*Work to complete*.
Rewrite the data from its beginning through the line containing "janvier 2015", inclusive, changing "Distanz" to "Entfernung" and leaving everything else as it stands.
--- Task data Enclosed Below ---
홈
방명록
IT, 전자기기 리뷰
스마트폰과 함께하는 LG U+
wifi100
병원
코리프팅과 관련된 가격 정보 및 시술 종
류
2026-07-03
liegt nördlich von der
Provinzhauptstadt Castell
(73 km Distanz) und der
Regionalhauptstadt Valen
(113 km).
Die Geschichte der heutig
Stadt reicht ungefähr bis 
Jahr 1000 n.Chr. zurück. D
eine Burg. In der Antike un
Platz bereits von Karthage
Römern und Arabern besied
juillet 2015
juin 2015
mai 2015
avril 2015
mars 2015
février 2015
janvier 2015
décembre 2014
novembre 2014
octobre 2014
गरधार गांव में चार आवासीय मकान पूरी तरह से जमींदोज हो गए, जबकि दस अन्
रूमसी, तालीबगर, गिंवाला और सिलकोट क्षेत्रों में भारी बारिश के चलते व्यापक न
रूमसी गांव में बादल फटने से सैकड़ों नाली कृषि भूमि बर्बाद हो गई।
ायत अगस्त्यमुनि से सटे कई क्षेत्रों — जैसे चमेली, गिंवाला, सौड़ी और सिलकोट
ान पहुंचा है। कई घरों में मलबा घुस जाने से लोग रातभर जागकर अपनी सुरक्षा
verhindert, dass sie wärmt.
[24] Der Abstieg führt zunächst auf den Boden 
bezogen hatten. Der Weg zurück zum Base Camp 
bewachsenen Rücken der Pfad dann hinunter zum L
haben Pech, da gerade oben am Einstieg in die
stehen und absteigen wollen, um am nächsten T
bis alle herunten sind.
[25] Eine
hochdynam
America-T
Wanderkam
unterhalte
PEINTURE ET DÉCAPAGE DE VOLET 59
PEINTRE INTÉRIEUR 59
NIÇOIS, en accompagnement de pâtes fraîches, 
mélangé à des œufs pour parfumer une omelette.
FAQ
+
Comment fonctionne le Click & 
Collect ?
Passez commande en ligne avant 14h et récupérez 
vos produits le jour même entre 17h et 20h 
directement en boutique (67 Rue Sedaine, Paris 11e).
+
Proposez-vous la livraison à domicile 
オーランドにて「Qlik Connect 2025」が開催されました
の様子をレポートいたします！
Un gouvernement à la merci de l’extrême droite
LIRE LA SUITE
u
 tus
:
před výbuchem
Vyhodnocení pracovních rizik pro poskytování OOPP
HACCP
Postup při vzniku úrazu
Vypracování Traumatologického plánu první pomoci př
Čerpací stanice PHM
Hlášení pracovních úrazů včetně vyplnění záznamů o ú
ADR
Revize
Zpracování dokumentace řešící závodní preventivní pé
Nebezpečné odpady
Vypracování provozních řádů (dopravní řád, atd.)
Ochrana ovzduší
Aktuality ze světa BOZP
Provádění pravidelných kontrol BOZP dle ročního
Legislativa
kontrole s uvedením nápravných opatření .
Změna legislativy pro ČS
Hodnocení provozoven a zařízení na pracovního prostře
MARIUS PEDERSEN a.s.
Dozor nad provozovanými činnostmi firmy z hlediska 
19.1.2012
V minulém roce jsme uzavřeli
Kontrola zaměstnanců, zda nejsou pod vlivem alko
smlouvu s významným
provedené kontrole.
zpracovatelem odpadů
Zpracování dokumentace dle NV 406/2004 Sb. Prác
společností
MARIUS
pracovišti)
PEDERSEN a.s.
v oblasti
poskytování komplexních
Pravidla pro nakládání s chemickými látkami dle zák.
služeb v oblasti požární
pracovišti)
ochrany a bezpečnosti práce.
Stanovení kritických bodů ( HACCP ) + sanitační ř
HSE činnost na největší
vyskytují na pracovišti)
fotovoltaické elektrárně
--- End of Enclosed Task data ---
*Answer for the task*.
홈
방명록
IT, 전자기기 리뷰
스마트폰과 함께하는 LG U+
wifi100
병원
코리프팅과 관련된 가격 정보 및 시술 종
류
2026-07-03
liegt nördlich von der
Provinzhauptstadt Castell
(73 km Entfernung) und der
Regionalhauptstadt Valen
(113 km).
Die Geschichte der heutig
Stadt reicht ungefähr bis 
Jahr 1000 n.Chr. zurück. D
eine Burg. In der Antike un
Platz bereits von Karthage
Römern und Arabern besied
juillet 2015
juin 2015
mai 2015
avril 2015
mars 2015
février 2015
janvier 2015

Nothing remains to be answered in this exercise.